ОТРЫВОК ТЕКСТА —

▼

Особенно широко распространяется восходящий к ассиро-вавилонскому искусству приём графического выделения частей тела специальными значками в виде восьмёрок, кружков или точек, луновидных дуг или скобок, изогнутых треугольников и спиралеобразных завитков, так называемых запятых, и т.п. Такого рода геометрическими фигурами обозначаются плечи, бёдра, рёбра, мускулы и другие части животных. В монументальном искусстве Ирана декоративная трактовка условными фигурами хорошо представлена в рельефах Стоколонного зала в Персеполе, в особенности в фигурах львов и быков на балдахине трона Артаксеркса I (465-424) (илл. 299), а также во многих произведениях торевтики.
Каменные или стеклянные вставки в металлических изделиях практиковались в Эламе, Ассирии, Финикии и Урарту. Великолепны инкрустированные костяные изделия из ассирийской Ниневии. В Зивие, а затем в Келермесе, Чиликты и других скифских и сакских комплексах конца VII века до н.э. и раннего VI века до н.э. находятся золотые украшения с цветными вставками эмали или бирюзы в специальных ячейках.
В изображениях такими вставками выделялись глаза, уши, ноздри животных. С V в. до н.э. инкрустации широко применяются в иранских ювелирных изделиях, о чём свидетельствуют образцы их, находящиеся в составе Аму-Дарьинского клада и в Сибирской коллекции Петра I. Цветными вставками пользуются для декоративной разделки различных частей изображений, крыльев, рогов и др., а также для выделения условных геометрических фигур, которыми обозначались выпуклости и мускулы на теле животных. Цветные инкрустации такого рода нашли яркое выражение в глазурованных рельефах с фигурами львов и фантастических животных, фризами которых украшен при Артаксерксе II (404-358 гг.) известный дворец в Сузах.
Цветные аппликации из войлока, кожи и других материалов, представленные в большом числе находками в алтайских курганах, показали, что те же приёмы условной передачи формы господствовали в плоскостных изображениях сибирских кочевников, находясь при этом в полном соответствии с возможностями своего материала и техники.

▲

УСЛОВИЕ ЗАДАНИЯ — Перепишите дословно из отрывка о древнем декоративном искусстве часть, начиная со слов «Особенно широко распространяется» и заканчивая словами «многих произведениях торевтики.».

ИСХОДНЫЕ ДАННЫЕ —
▼

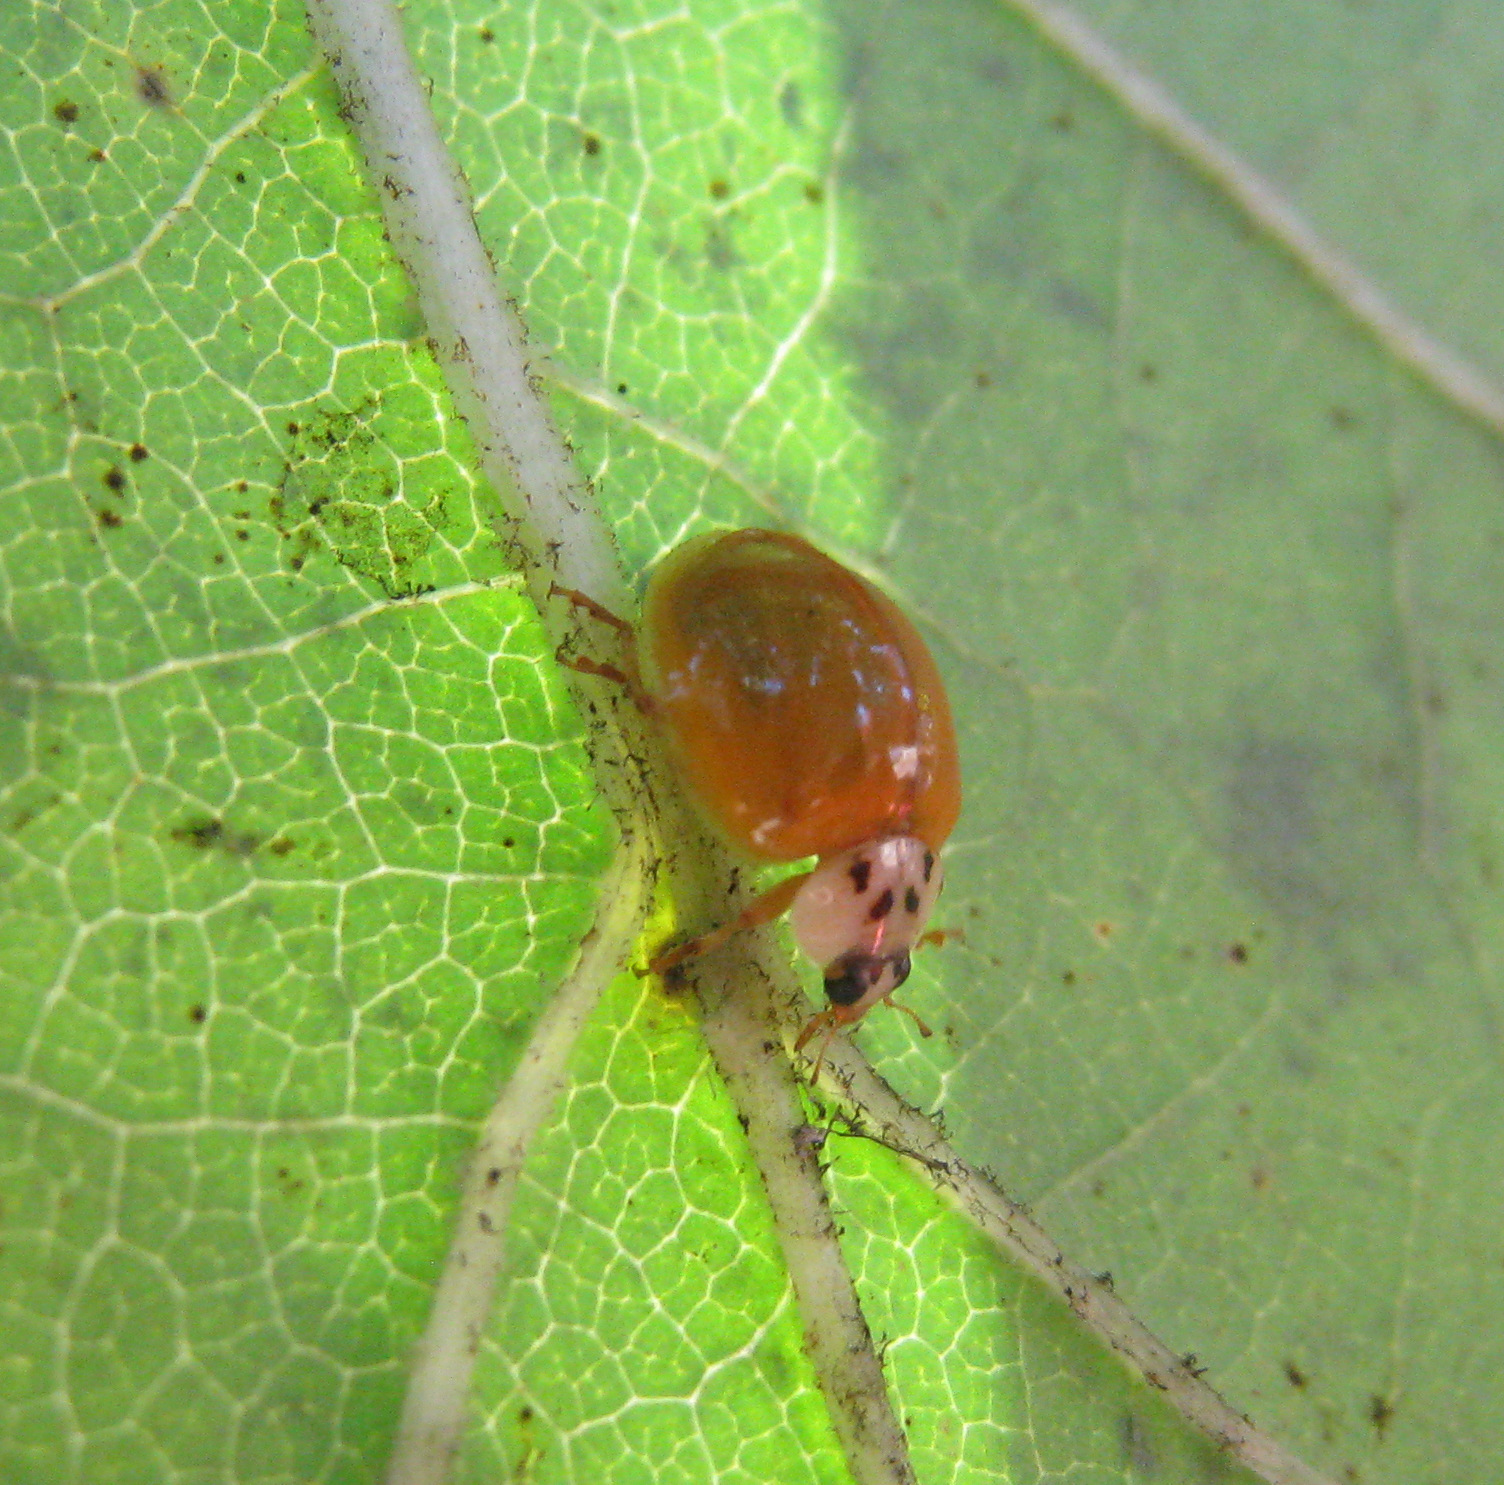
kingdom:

▲

ПИСЬМЕННОЕ РЕШЕНИЕ —
Особенно широко распространяется восходящий к ассиро-вавилонскому искусству приём графического выделения частей тела специальными значками в виде восьмёрок, кружков или точек, луновидных дуг или скобок, изогнутых треугольников и спиралеобразных завитков, так называемых запятых, и т.п. Такого рода геометрическими фигурами обозначаются плечи, бёдра, рёбра, мускулы и другие части животных. В монументальном искусстве Ирана декоративная трактовка условными фигурами хорошо представлена в рельефах Стоколонного зала в Персеполе, в особенности в фигурах львов и быков на балдахине трона Артаксеркса I (465-424) (илл. 299), а также во многих произведениях торевтики.